What Most Composer Do Wrong

It’s all too common to see posts on game developer forums where composers are offering their services – and often for free. I have never done this. If a composer does get an answer, they’ll generally be asked to write for free, or for ‘exposure’. More likely than not they just won’t get a reply. When they don’t get inundated with offers to write music they then get disappointed.  “Why on earth not?”, I hear them cry, “I’m offering to write for free! What could be better than that, right?”

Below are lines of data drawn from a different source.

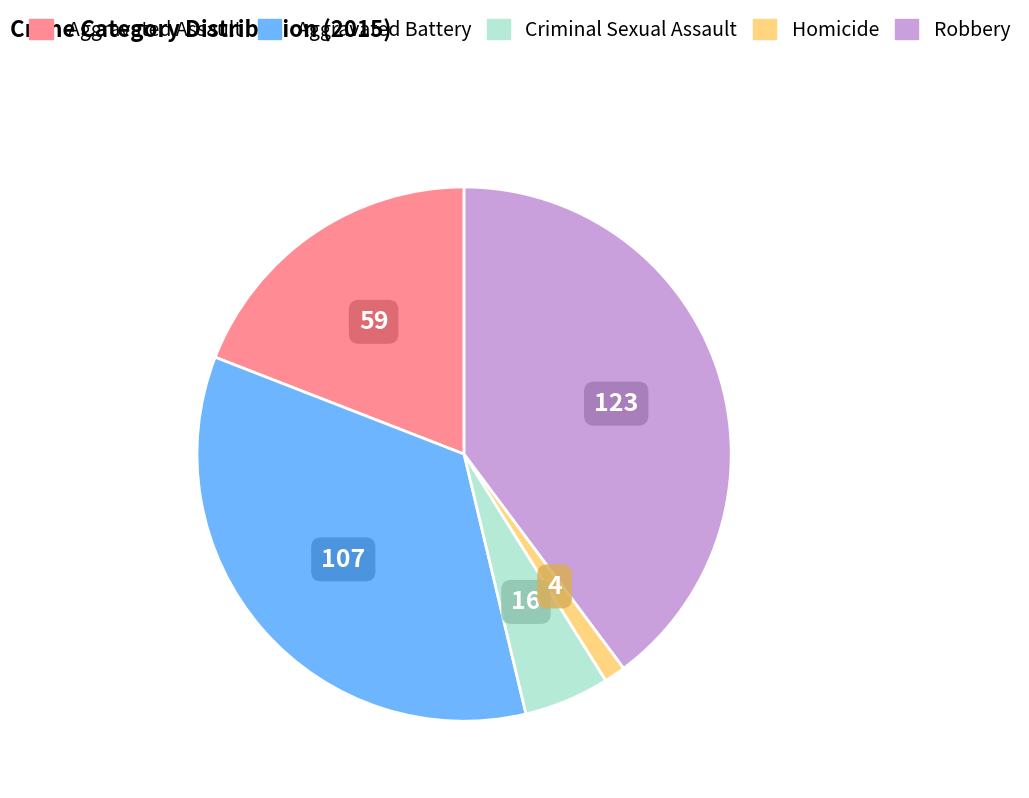

Which category has the biggest portion of the pie?

Robbery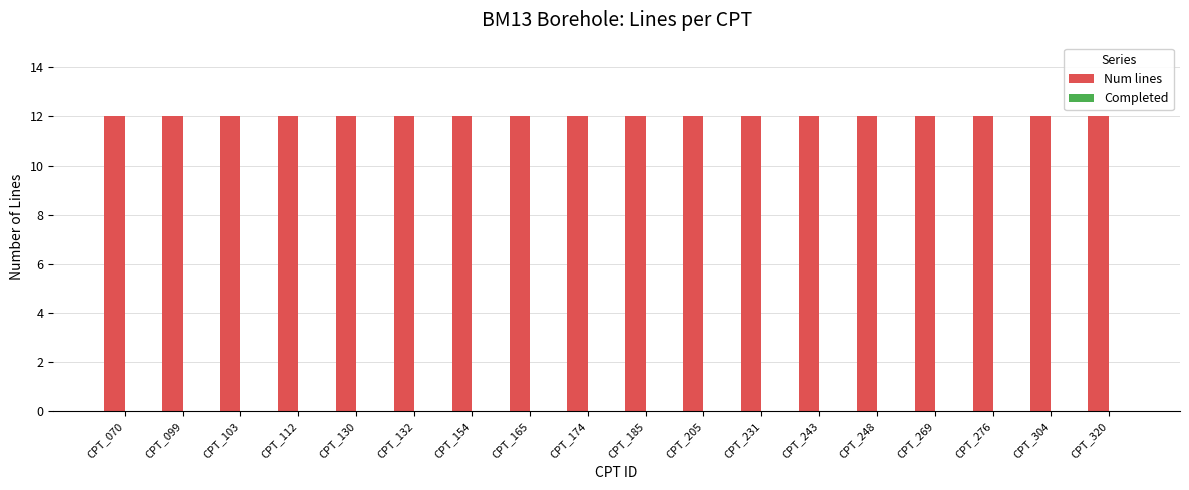

Which series has the widest spread of values?

Num lines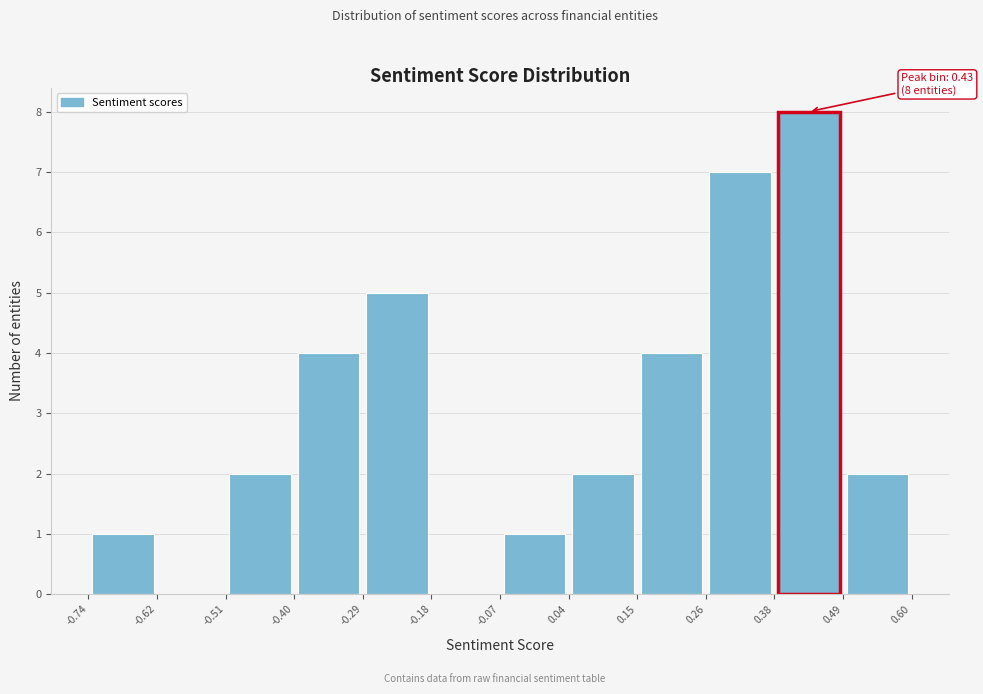

Which range on the x-axis has the tallest bar?

0.38 to 0.49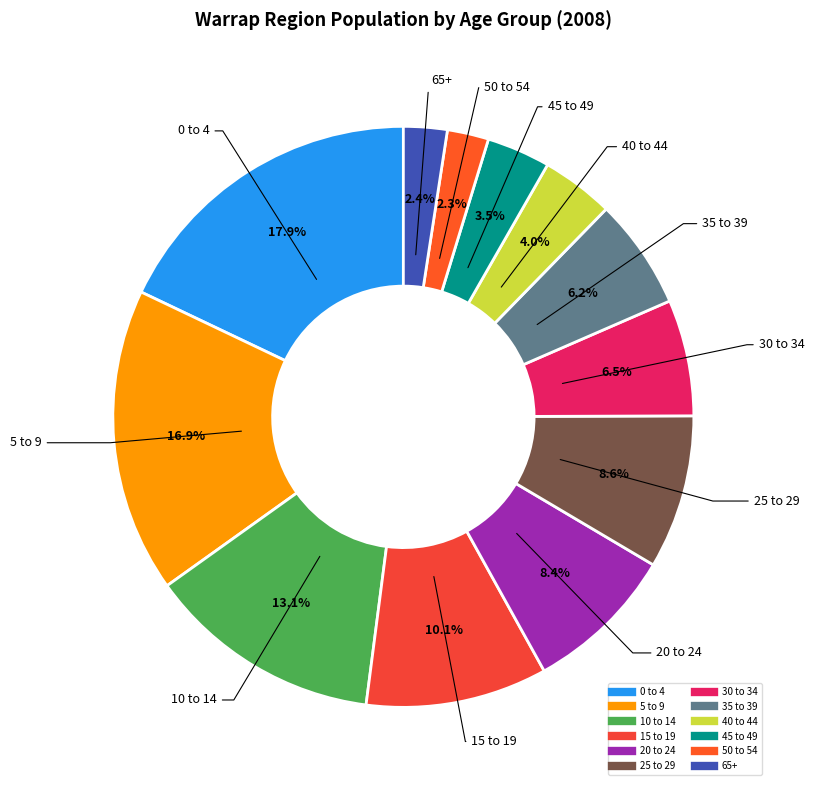

To the nearest percent, what is the average slice percentage?

8%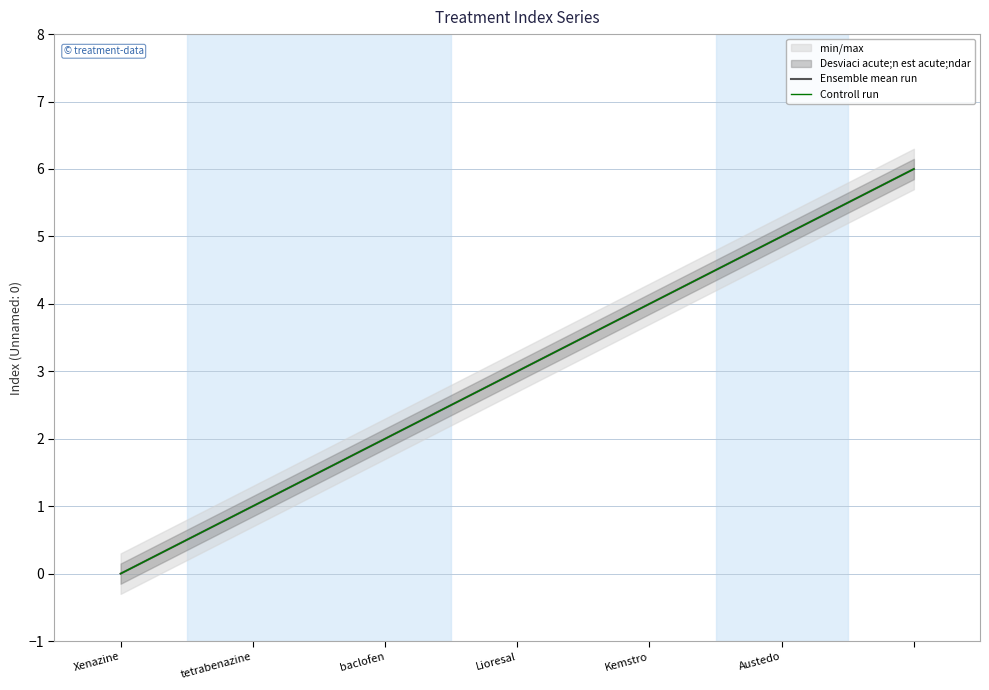

Which series changed the most between Austedo and 6?

Ensemble mean run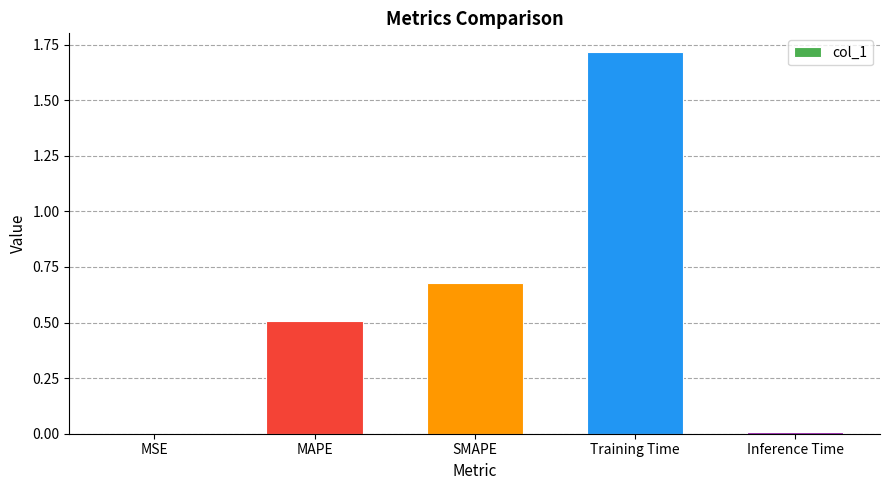

What is the sum of the values at SMAPE and MAPE?

1.2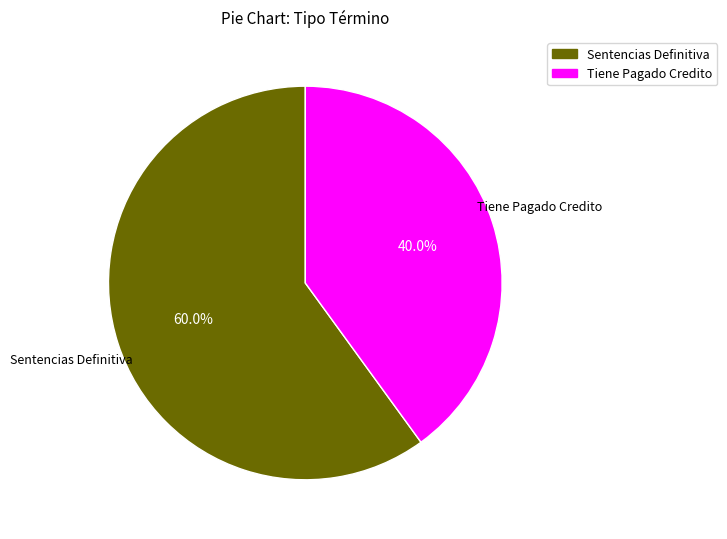

True or false: Tiene Pagado Credito accounts for 26% of the total.

False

Most composers don’t see things from a developer’s perspective though. Try it for a moment – why would they trust this person who posted on a forum offering to work for free? Is this the way a professional composer would act?

There Is Another Way

What I quickly learned from my studies is that rather than posting adverts on forums and waiting for the phone to call, I came to appreciate the power of the hustle. By spending time upfront researching the most suitable developers, picking the games I really wanted to work on, and only then contacting the developers directly, things seemed a lot more hopeful.

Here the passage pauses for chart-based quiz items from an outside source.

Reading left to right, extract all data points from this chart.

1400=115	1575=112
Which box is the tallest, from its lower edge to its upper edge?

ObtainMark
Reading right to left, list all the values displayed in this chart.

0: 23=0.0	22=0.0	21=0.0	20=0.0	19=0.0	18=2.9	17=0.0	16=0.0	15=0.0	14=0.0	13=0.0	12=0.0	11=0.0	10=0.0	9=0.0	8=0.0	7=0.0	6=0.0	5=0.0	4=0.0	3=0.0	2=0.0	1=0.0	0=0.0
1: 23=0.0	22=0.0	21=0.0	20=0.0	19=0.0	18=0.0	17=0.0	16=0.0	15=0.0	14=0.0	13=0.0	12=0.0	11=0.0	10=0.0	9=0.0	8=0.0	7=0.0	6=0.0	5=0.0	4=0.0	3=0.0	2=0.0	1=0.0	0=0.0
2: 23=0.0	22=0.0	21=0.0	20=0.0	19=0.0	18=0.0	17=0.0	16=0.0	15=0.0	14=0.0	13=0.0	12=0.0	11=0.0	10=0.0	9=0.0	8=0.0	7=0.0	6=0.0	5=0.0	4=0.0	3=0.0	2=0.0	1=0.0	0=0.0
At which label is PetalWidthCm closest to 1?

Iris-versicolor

Now I rather glossed over the part where I mentioned research – but this is essential and is where most of the effort should go. There’s no point pitching just anyone who is making a game. You need to choose carefully – take your time. The best places to look are game developer forums where devs are posting about what they are working on, but there are also sites like Kickstarter. Here’s a link to Quora with some suggestions of game developer sites.

And once you have found a game you like the look of you need to find the developer’s email address. Sure you could contact them via the forum, but I think email is best. You might have to do some digging and Googling to get an e-mail address, but again it’s worth it. Once you have an e-mail address you can then quite honestly tell them who you are, what you do and genuinely offer to help. It’s not magic – just maybe a bit braver than the average composer, and that’s the point. You don’t want to be the same as everyone else.

Get Used to Hustling

It has to be said, 9 times out of 10 a cold pitch doesn’t work. Game devs either already have a composer or they have settled on an alternative approach to the music. Or they just weren’t a good fit in the first place and just don’t reply. Don’t worry! Keep trying and occasionally… just occasionally… it does work.

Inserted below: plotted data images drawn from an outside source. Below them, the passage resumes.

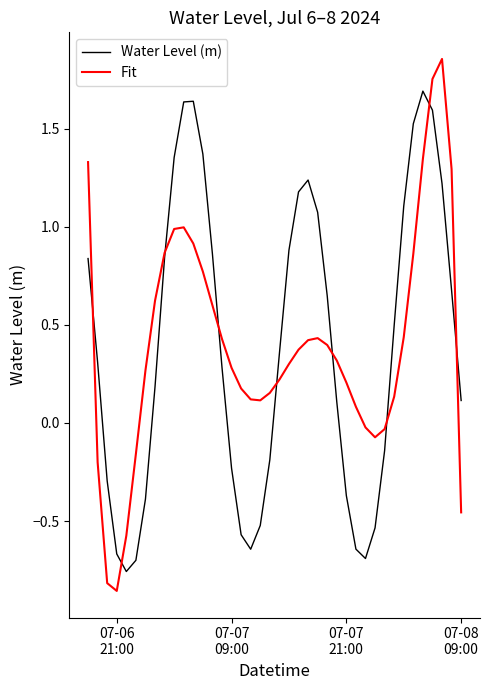

Rank the series by their maximum value, from lowest to highest.

Water Level (m), Fit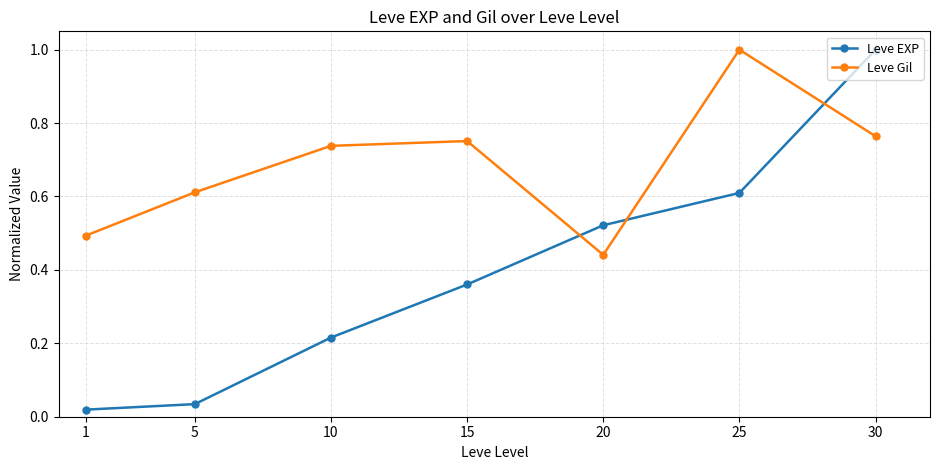

Where is the first local maximum for Leve Gil?

15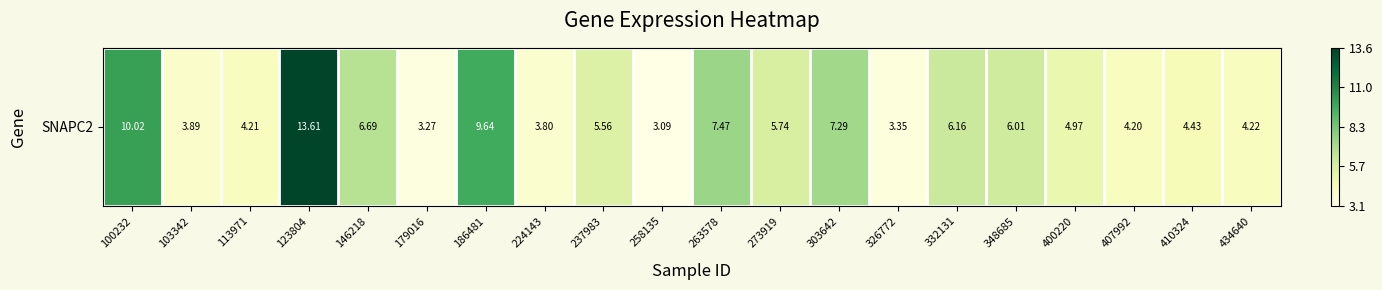

Reading right to left, extract all data points from this chart.

434640=0.1	410324=0.1	407992=0.1	400220=0.2	348685=0.3	332131=0.3	326772=0.0	303642=0.4	273919=0.3	263578=0.4	258135=0.0	237983=0.2	224143=0.1	186481=0.6	179016=0.0	146218=0.3	123804=1.0	113971=0.1	103342=0.1	100232=0.7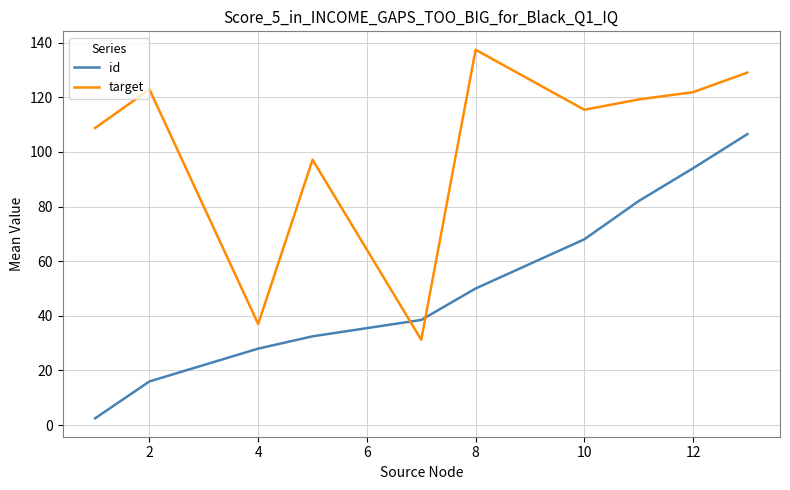

What is the greatest value displayed?

137.4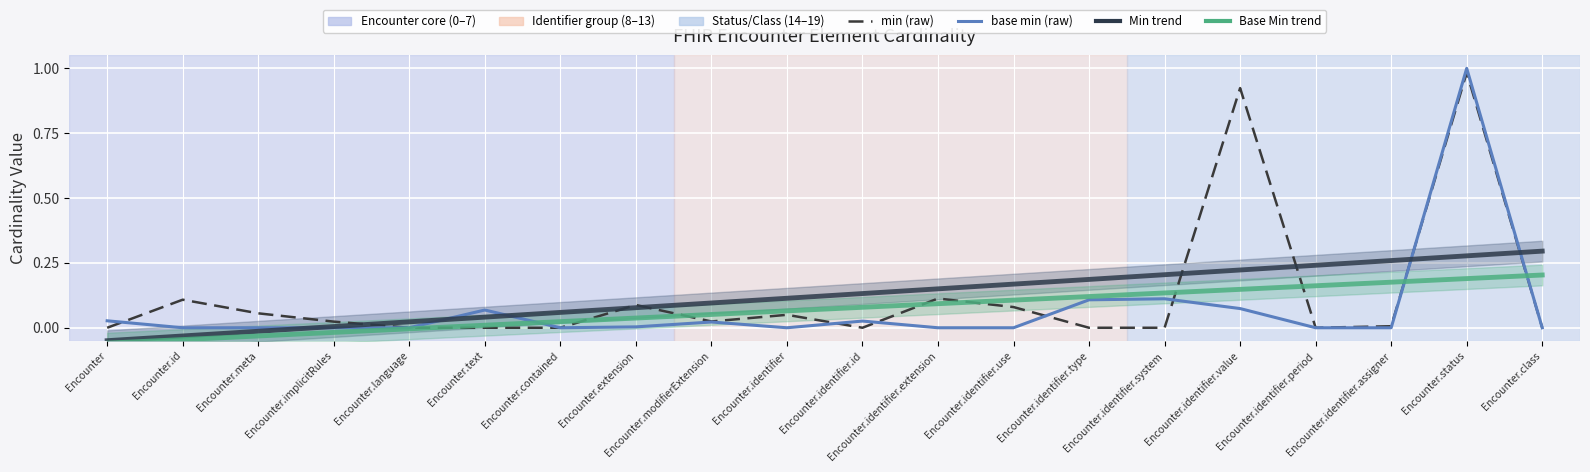

What is the average value of the Base Min series?

0.1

Now it has to be said that cold pitching (even with the right research) is a numbers game. You’ll send out dozens and dozens of e-mails before you get any interest. And even when you do, you might only get a ‘maybe’. It’s then your job to keep in touch, keep pitching, making contacts and eventually something good will happen.

The point of this article is to show one method of finding work online. There are others, and I
should make the point that real life meet-ups, conferences and networking are just as important – they just aren’t the focus of this article.

What If You Aren’t Ready?

I’ve found a lot of composers are put off getting themselves out into the market because they feel they aren’t ready. This could be for a variety of reasons:

  • they don’t have a good enough website or portfolio,
  • they don’t know enough about games in general or interactive music
  • plus many other reasons.

You should at the very least have some kind of portfolio showing off your music, even if this is just a SoundCloud page. Otherwise how on earth will a developer hear what you can do? More than that is obviously nice, such as a smart, clean website with a dedicated portfolio section and maybe a blog, but it’s not needed in the beginning.

As for having expert knowledge of interactive music and middleware? In reality for your first few gigs as a game composer you aren’t going to need to know much of this stuff, if anything. Don’t wait till you are ready… take action now and learn as you go.